A intensificação da cultura da cana sacarina fez atrair à ilha um número considerável de povoadores e de escravos. Originou também a fixação de muitos flamengos, franceses, castelhanos, genoveses, florentinos e outros estrangeiros que, a partir da década de oitenta do século XV, investiram em canaviais, engenhos e levadas, passando assim a se distinguirem na estrutura fundiária madeirense. Alguns deles, talvez a sua maioria, tinham vindo para a ilha, motivados apenas pelo comércio do açúcar, mas depois fixarem-se, adquirindo a condição de moradores.

O povoamento do arquipélago da Madeira está, desde o início, associado a uma economia de exploração agrícola, com a predominância de uma cultura rica, ainda que sem as características da monocultura.

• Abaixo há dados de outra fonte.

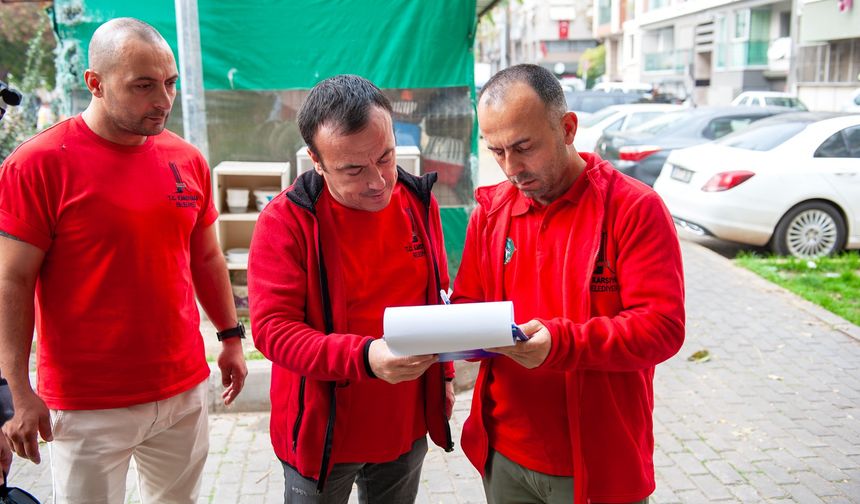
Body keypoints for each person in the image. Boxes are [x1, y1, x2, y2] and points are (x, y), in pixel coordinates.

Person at [0, 18, 247, 503]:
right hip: (87, 404)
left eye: (170, 82)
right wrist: (19, 390)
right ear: (94, 83)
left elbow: (206, 257)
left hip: (182, 391)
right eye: (143, 86)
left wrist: (231, 336)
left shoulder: (186, 159)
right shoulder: (38, 164)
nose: (163, 99)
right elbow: (12, 280)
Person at [453, 64, 685, 504]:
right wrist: (442, 337)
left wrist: (562, 343)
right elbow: (468, 302)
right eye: (497, 151)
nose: (511, 168)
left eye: (523, 147)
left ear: (568, 127)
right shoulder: (490, 212)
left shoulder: (634, 209)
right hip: (504, 454)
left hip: (599, 461)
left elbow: (662, 328)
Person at [247, 74, 454, 503]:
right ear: (316, 161)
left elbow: (438, 296)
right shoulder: (287, 221)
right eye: (353, 169)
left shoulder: (419, 201)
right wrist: (364, 357)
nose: (378, 180)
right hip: (324, 435)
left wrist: (445, 375)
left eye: (386, 156)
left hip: (404, 424)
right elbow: (272, 330)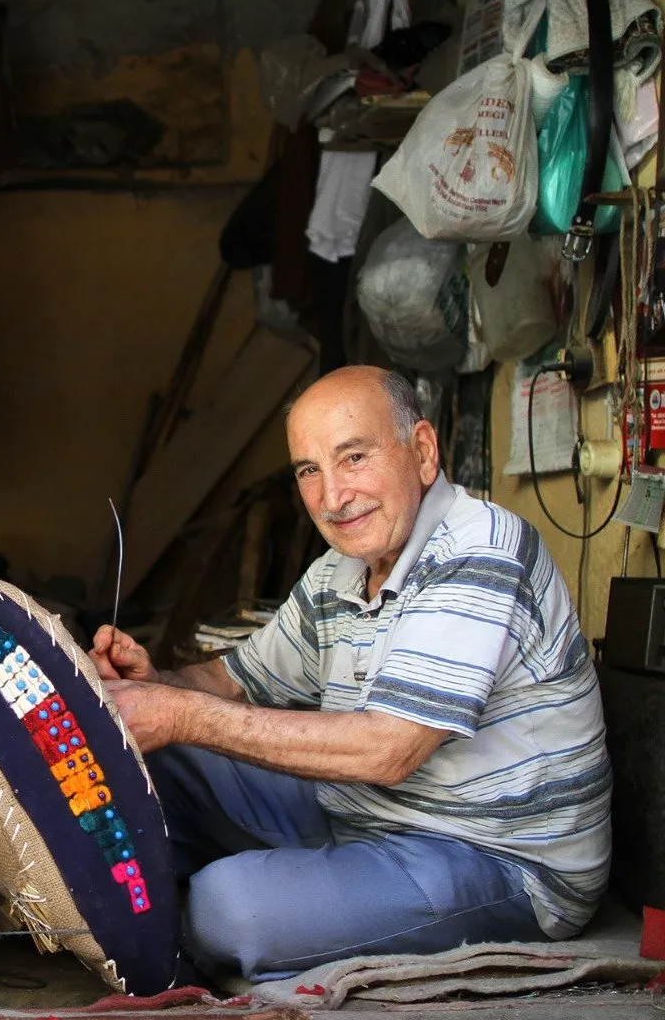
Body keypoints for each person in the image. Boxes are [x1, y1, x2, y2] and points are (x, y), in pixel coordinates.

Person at [90, 366, 610, 980]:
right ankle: (111, 891)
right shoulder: (338, 573)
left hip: (501, 860)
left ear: (421, 452)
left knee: (229, 910)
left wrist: (179, 714)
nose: (333, 497)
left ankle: (160, 905)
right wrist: (156, 682)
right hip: (363, 814)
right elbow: (231, 683)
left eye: (354, 457)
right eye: (309, 471)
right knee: (153, 757)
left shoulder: (480, 548)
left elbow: (390, 750)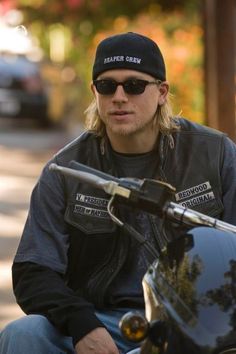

Por carta de 26 de Setembro de 1433, o rei D. Duarte doou o arquipélago da Madeira a seu irmão, o infante D. Henrique, com todos os direitos e rendas, bem como a jurisdição cível e crime, salvo em sentença de morte ou talhamento de membro. O donatário não podia também cunhar moeda própria nas ilhas. Nesta data, a Ordem de Cristo recebeu «todo o espiritual» das mesmas ilhas, a pedido de D. Henrique, como declarou o rei na respectiva carta de doação. Desta forma, o Infante ficou duplamente vinculado ao arquipélago madeirense: como donatário e como regedor e governador dos cavaleiros de Tomar. A doação de D. Duarte à Ordem de Cristo reservava, no entanto, para a Coroa o foro e o dízimo de todo o pescado das ilhas do arquipélago madeirense, bem como todos os outros direitos reais.

O Infante D. Henrique dividiu o arquipélago da Madeira em capitanias, sendo este sistema a verdadeira estrutura-base da administração insular nos séculos XV e XVI, embora só viesse a ser extinto com as reformas pombalinas. A capitania de Machico foi doada a Tristão, em 8 de Maio de 1440, a do Porto Santo, a Bartolomeu Perestrelo a 1 Novembro de 1446 e a do Funchal, no 1.º de Novembro de 1450, a João Gonçalves Zarco.

A instituição da capitania do Funchal, depois da de Machico e da do Porto Santo, e quase trinta anos após o início do povoamento, só pode ser vista como a legitimação jurídica de uma situação que já o era de facto. Com efeito, Zarco capitaneou a expedição às ilhas e, desde os primórdios da ocupação portuguesa do arquipélago, assumiu, por mandado de D. João I, papel relevante na distribuição de terras. Foi também ele, segundo Jerónimo Dias Leite, quem traçou a capitania de Machico por regimento do Infante D. Henrique.

Valentim Fernandes explicou a fixação de Zarco no Funchal, de Tristão em Machico e de Bartolomeu Perestrelo no Porto Santo pelas «diferenças» que entre eles ocorreram. Contudo, nenhuma outra fonte corrobora estas afirmações.

As demais crónicas e as fontes oficiais atribuem ao Infante D. Henrique a instituição das capitanias. No entanto, tanto Zurara como Dias Leite fazem coincidir a partilha do arquipélago com o início do povoamento, o que vem em abono da tese que defende que as cartas de doação das capitanias apenas vieram legitimar divisão existente desde os primórdios da ocupação das ilhas.

As cartas de doação concediam as capitanias de juro e herdade, embora sujeitas a confirmação régia por sucessão e de «rei a rei». O capitão exercia a jurisdição cível e criminal do donatário, excepto nos casos de crimes punidos com pena de morte ou mutilação. O capitão tinha os seus rendimentos senhoriais: rendas territoriais (terras e foros), redízima e as rendas decorrentes da posse e governo da capitania, tais como o selo donatarial, e ainda privilégios de cunho banal sobre moinhos, fornos, serras de água, sabão e sal.